The patient with trigeminal neuralgia will often have severe and, at times, even suicidal depression, with high levels of superimposed anxiety during acute attacks. Both of these problems may by exacerbated by the sleep deprivation that often occurs during pain episodes. Patients with coexisting multiple sclerosis may exhibit the euphoric dementia characteristic of that disease.
The mainstay of the treatment of trigeminal neuralgia is pharmacologic, with carbamazepine and baclofen the drugs of first choice. Other anticonvulsants, including pregabalin, gabapentin, and oxcarbazepine, may also be beneficial. For patients whose condition fails to respond to pharmacologic treatment, trigeminal nerve block via the coronoid approach may be the next reasonable step.
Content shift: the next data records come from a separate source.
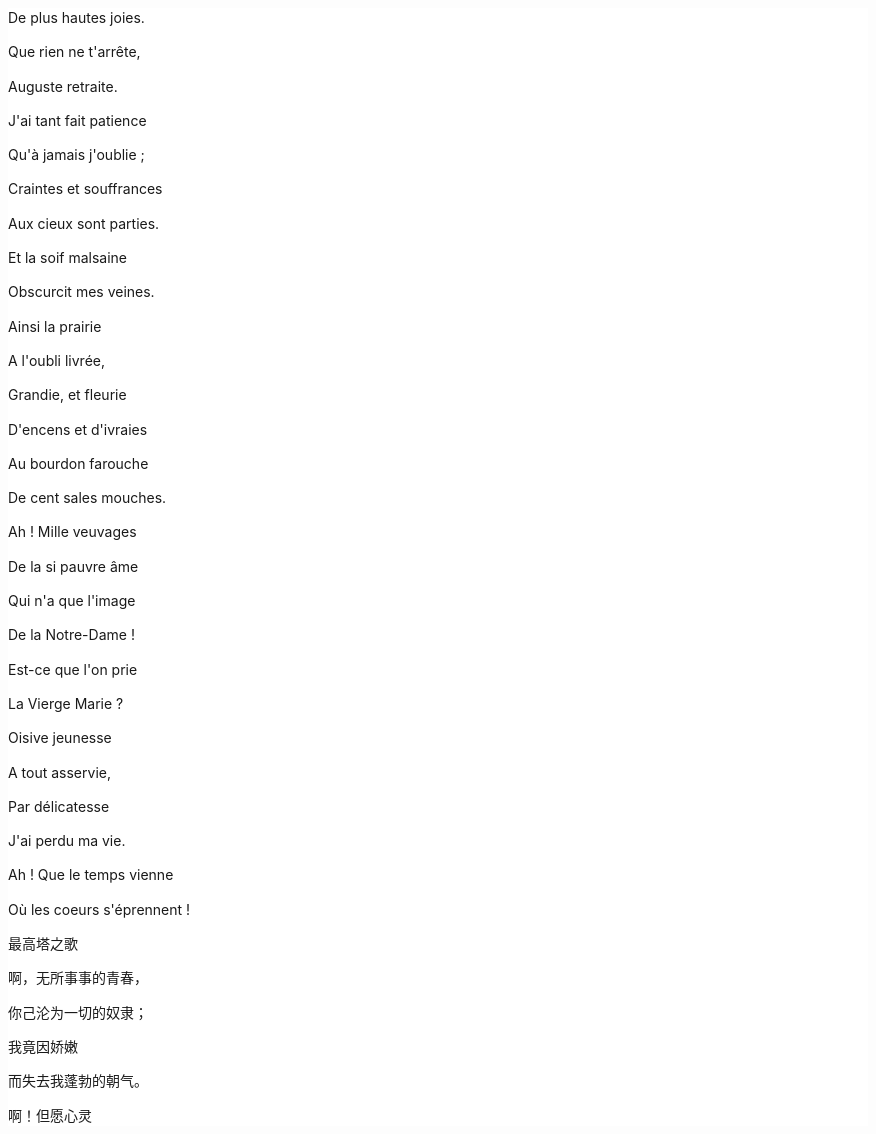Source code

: De plus hautes joies.

Que rien ne t'arrête,

Auguste retraite.

J'ai tant fait patience

Qu'à jamais j'oublie ;

Craintes et souffrances

Aux cieux sont parties.

Et la soif malsaine

Obscurcit mes veines.

Ainsi la prairie

A l'oubli livrée,

Grandie, et fleurie

D'encens et d'ivraies

Au bourdon farouche

De cent sales mouches.

Ah ! Mille veuvages

De la si pauvre âme

Qui n'a que l'image

De la Notre-Dame !

Est-ce que l'on prie

La Vierge Marie ?

Oisive jeunesse

A tout asservie,

Par délicatesse

J'ai perdu ma vie.

Ah ! Que le temps vienne

Où les coeurs s'éprennent !

最高塔之歌

啊，无所事事的青春，

你己沦为一切的奴隶；

我竟因娇嫩

而失去我蓬勃的朝气。

啊！但愿心灵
If conservative treatment fails, more invasive options, including radiofrequency lesioning, balloon compression, gamma knife radiosurgery, and microvascular decompression, may be considered with a careful assessment of the risk-to-benefit ratio for each procedure.
The maxillary division (V2) of the trigeminal nerve is a pure sensory nerve ( Fig. 17.1 ). It exits the middle cranial fossa via the foramen rotundum and crosses the pterygopalatine fossa ( Fig. 17.2 ). Passing through the inferior orbital fissure, it enters the orbit, emerging on the face via the infraorbital foramen. The maxillary nerve can be selectively blocked by placing a needle just above the anterior margin of the lateral pterygoid plate.
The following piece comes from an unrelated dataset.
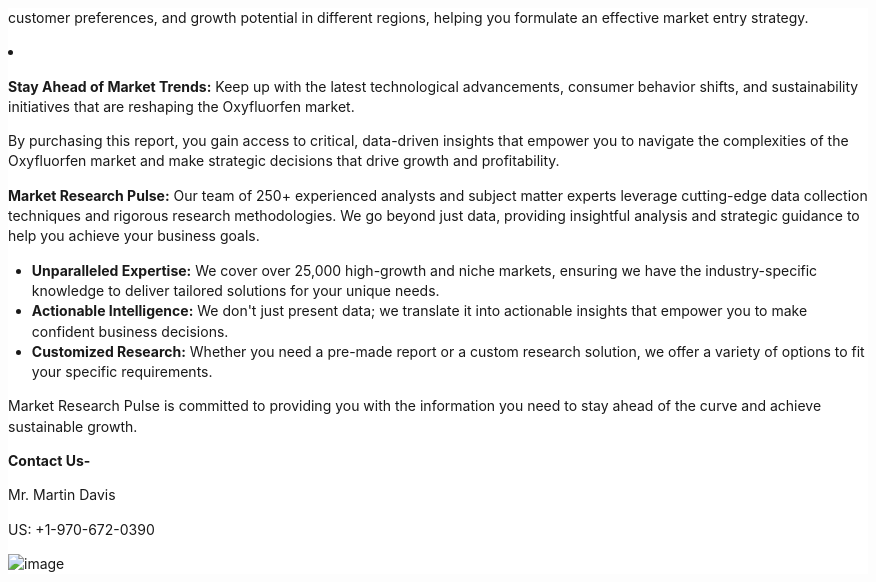 customer preferences, and growth potential in different regions, helping you formulate an effective market entry strategy.</p></li><li><p><strong>Stay Ahead of Market Trends:</strong> Keep up with the latest technological advancements, consumer behavior shifts, and sustainability initiatives that are reshaping the Oxyfluorfen market.</p></li></ol><p>By purchasing this report, you gain access to critical, data-driven insights that empower you to navigate the complexities of the Oxyfluorfen market and make strategic decisions that drive growth and profitability.</p><p><strong>Market Research Pulse:</strong>&nbsp;Our team of 250+ experienced analysts and subject matter experts leverage cutting-edge data collection techniques and rigorous research methodologies. We go beyond just data, providing insightful analysis and strategic guidance to help you achieve your business goals.</p><ul><li><strong>Unparalleled Expertise:</strong>&nbsp;We cover over 25,000 high-growth and niche markets, ensuring we have the industry-specific knowledge to deliver tailored solutions for your unique needs.</li><li><strong>Actionable Intelligence:</strong>&nbsp;We don't just present data; we translate it into actionable insights that empower you to make confident business decisions.</li><li><strong>Customized Research:</strong>&nbsp;Whether you need a pre-made report or a custom research solution, we offer a variety of options to fit your specific requirements.</li></ul><p>Market Research Pulse is committed to providing you with the information you need to stay ahead of the curve and achieve sustainable growth.</p><p><strong>Contact Us-</strong></p><p>Mr. Martin Davis</p><p>US: +1-970-672-0390</p>
![image](https://github.com/user-attachments/assets/7d8f2b65-7777-459f-8e02-ef07eb12c14a)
The maxillary nerve provides sensory innervation for the dura of the middle cranial fossa, the temporal and lateral zygomatic region, and the mucosa of the maxillary sinus. The nerve also provides sensory innervation for the upper molars, premolars, incisors, canines, and associated oral gingiva as well as the mucous membranes of the cheek. The nasal cavity, lower eyelid, skin of the side of the nose, and the upper lip are also subserved by the maxillary nerve.
The mandibular division (V3) is composed of a large sensory root and smaller motor root. Both leave the middle cranial fossa together via the foramen ovale and join to form the mandibular nerve. Branches of the mandibular nerve provide sensory innervation to portions of the dura mater and the mucosal lining of the mastoid sinus. Sensory innervation to the skin overlying the muscles of mastication, the tragus and helix of the ear, the posterior temporomandibular joint, the chin, and the dorsal aspect of the anterior two-thirds of the tongue and associated mucosa of the oral cavity is also provided by the mandibular nerve (see Fig. 17.1 ). The smaller motor branch provides innervation to the masseter, external pterygoid, and temporalis muscles.